> _AIM OF THE EXERCISE_:
Transcribe the lines below verbatim, starting with the line containing "Which category has" and going on through the last of them, and leave the pictures out of your copy.

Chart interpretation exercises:
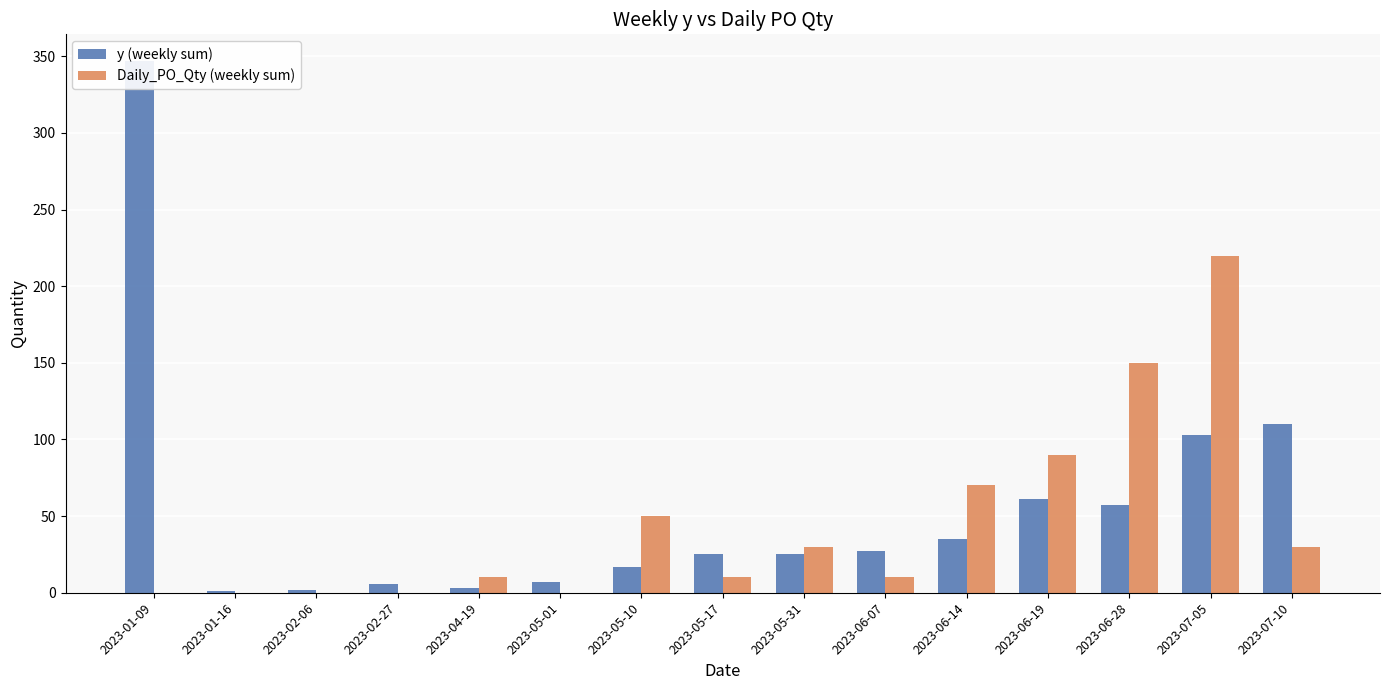

Which has a higher value, 2023-01-09 or 2023-05-31?

2023-01-09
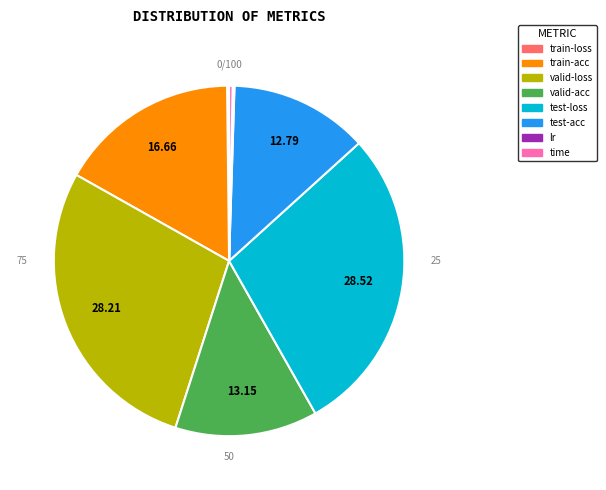

Which category has the biggest portion of the pie?

test-loss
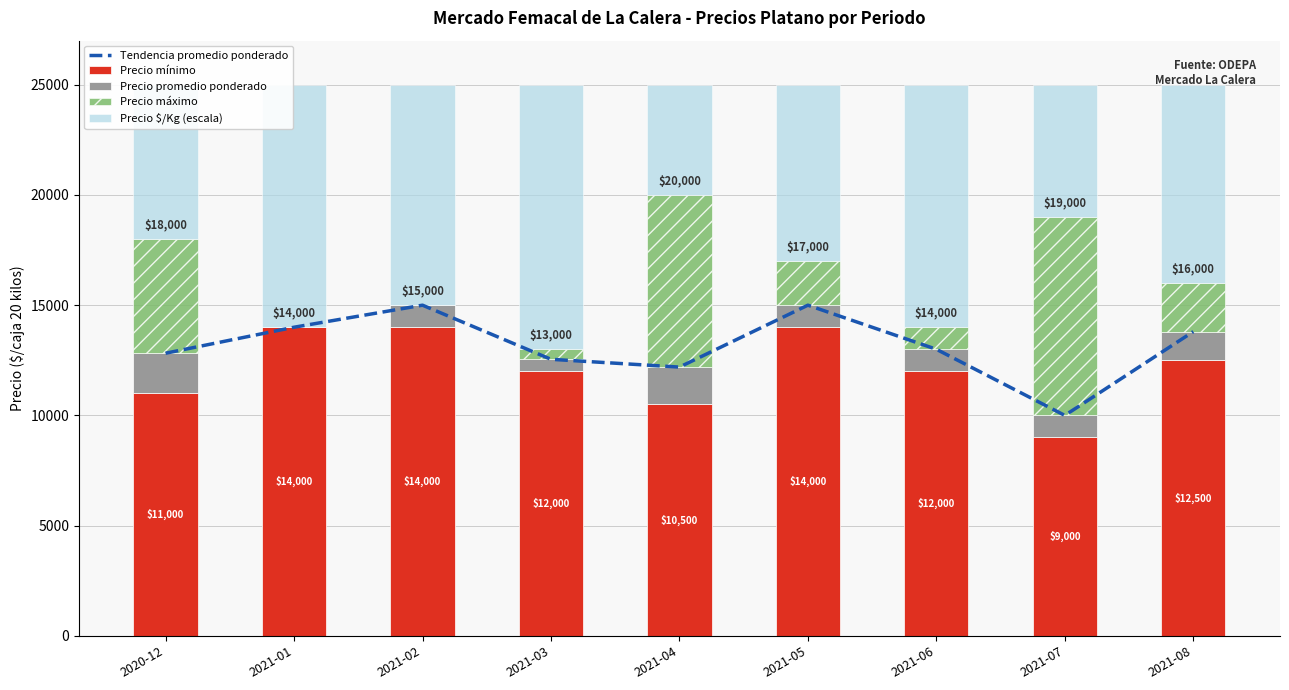

Are the bars horizontal?

No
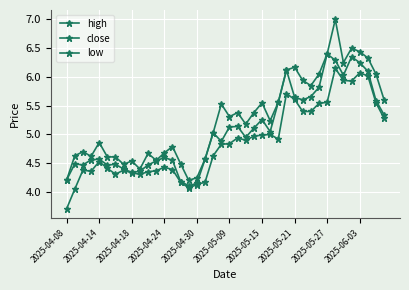

How many lines are shown in the chart?

3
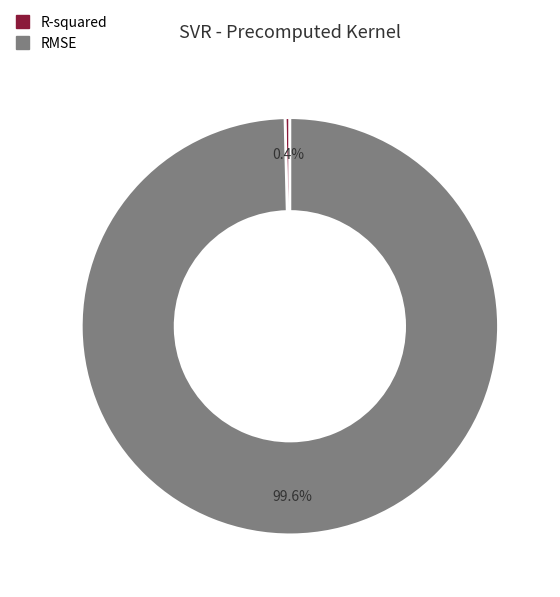

Which has a higher value, R-squared or RMSE?

RMSE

> _TASK SOLUTION_:
Which category has the biggest portion of the pie?

test-loss

Are the bars horizontal?

No

How many lines are shown in the chart?

3

Which has a higher value, R-squared or RMSE?

RMSE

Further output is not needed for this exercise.